Teaching Teenagers About Wealth
Suzanne has two teenagers whose father passed away earlier this year. Suzanne wants to know the best way for them to learn how to invest. How can she best help them with this money?
QUESTION: Suzanne in Lexington has two teenagers whose father passed away earlier this year. The kids are responsible, and Suzanne wants to know the best way for them to learn how to invest. They’re each getting $240,000 in life insurance in addition to whole life policies worth $2,200. They have a Roth IRA worth $4,000. How can she best help them with this money?
ANSWER: I would cash out the whole life policy. The IRA is called an inherited IRA. You just roll that into their names. The 16-year-old does not have control of this money legally until she’s 18. You’ve got some training to do there during that time.
The first thing you need to do—and I have a feeling you’re already doing this—is remind them over and over again that this money is not a privilege. It’s a responsibility. When you say someone of wealth is a person of privilege, what it means is they have the privilege of serving the community with their wealth. What happens to immature people whether they’re 52 or 22 when they get a bunch of money is they somehow think it’s all about them. Instead, wealth is a responsibility. Yes, you have the benefit of doing some things for yourself when you have wealth, but that’s a very small part of the equation. They have to learn how to handle this money well and do good things with it to honor their dad’s memory. I would pound them with that.
If you look at it as a responsibility, then you’ll do what you’re talking about, and that is learn to handle the money. Learn to invest it well, make these decisions, be in a constant mode of personal improvement and education, because you see this as a responsibility—as a duty. That’s where you want to get their heads on this.

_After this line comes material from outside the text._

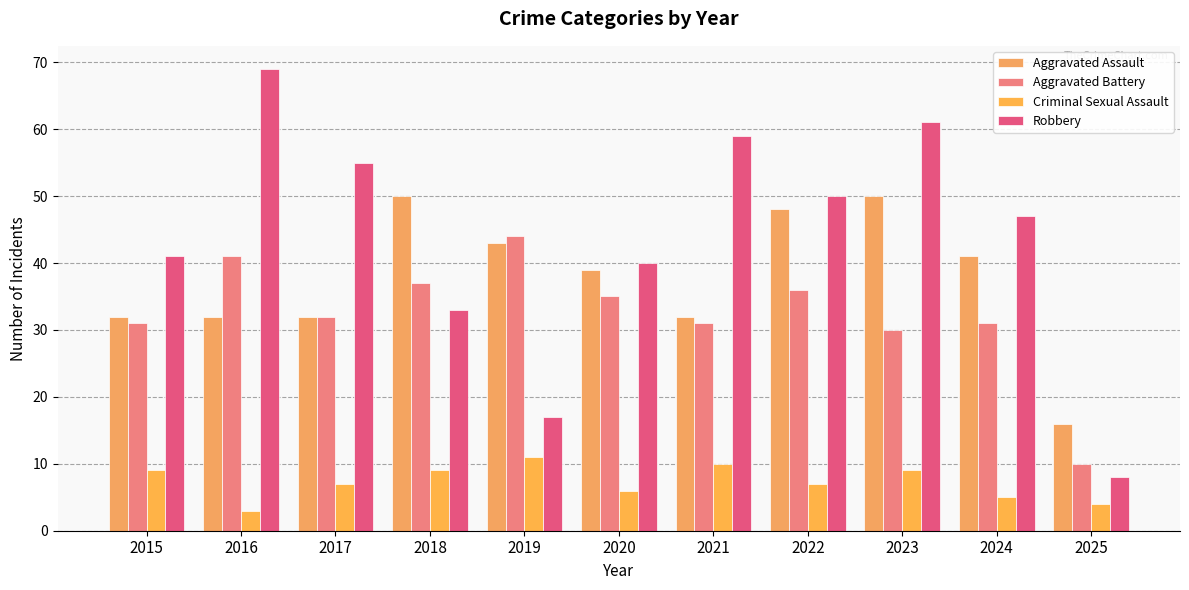

Is it true that Aggravated Assault equals 25 at 2022?

False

After that, the first thing you need to learn to do—and everyone needs to learn to do this with money—is surround yourself with financial people who have the heart of a teacher, not the heart of a salesman. I would guess that 85% of people in the financial world are salespeople and about 15% of them are teachers. You need the teacher because this 16-year-old needs to be able to have somebody who teaches her and she trusts them because they teach her. She doesn’t trust them because she trusts them. You need a mutual fund person you trust because they teach. You need an insurance person you trust because they teach. You need an estate planner—an attorney to do a will—you trust because they teach. But if any of these goobers ever drop their glasses down to the end of their nose and start telling you to do something because they’re so smart, get away from them. There’s a level of arrogance that goes into this business that you’ve got to stay away from. That’s why I don’t tell people which mutual funds to buy because they’d all go buy it just because I said to. I don’t want you doing that. I want you learning about mutual funds and you learn how to choose a mutual fund. That’s why I refuse to even tell you the ones I put money in. I don’t want you doing what I do. I want you doing what you do. You’ve got to learn.

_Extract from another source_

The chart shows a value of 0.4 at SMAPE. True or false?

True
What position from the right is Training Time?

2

Responsibility and continuing education. I would go to daveramsey.com and click on “Investing ELP.” That’s an investing ELP who has the heart of a teacher or they wouldn’t be my ELP. They will sit down with your kids and begin to teach them about mutual funds. Duplicate that over and over and over again. Let’s put them through Financial Peace University and let them learn how to handle money. These are the ways wealthy families think. Now you are one. It sounds like they’ve got a great mom. I’m sorry you guys have gone through this horrible thing.
Just be gathering people around you who teach you, not sell you. As the mom, your job is just to continually pound into their minds that this is not a, “Woohoo! I hit the lottery!” Instead, this is a responsibility. It’s a duty to do well with this money.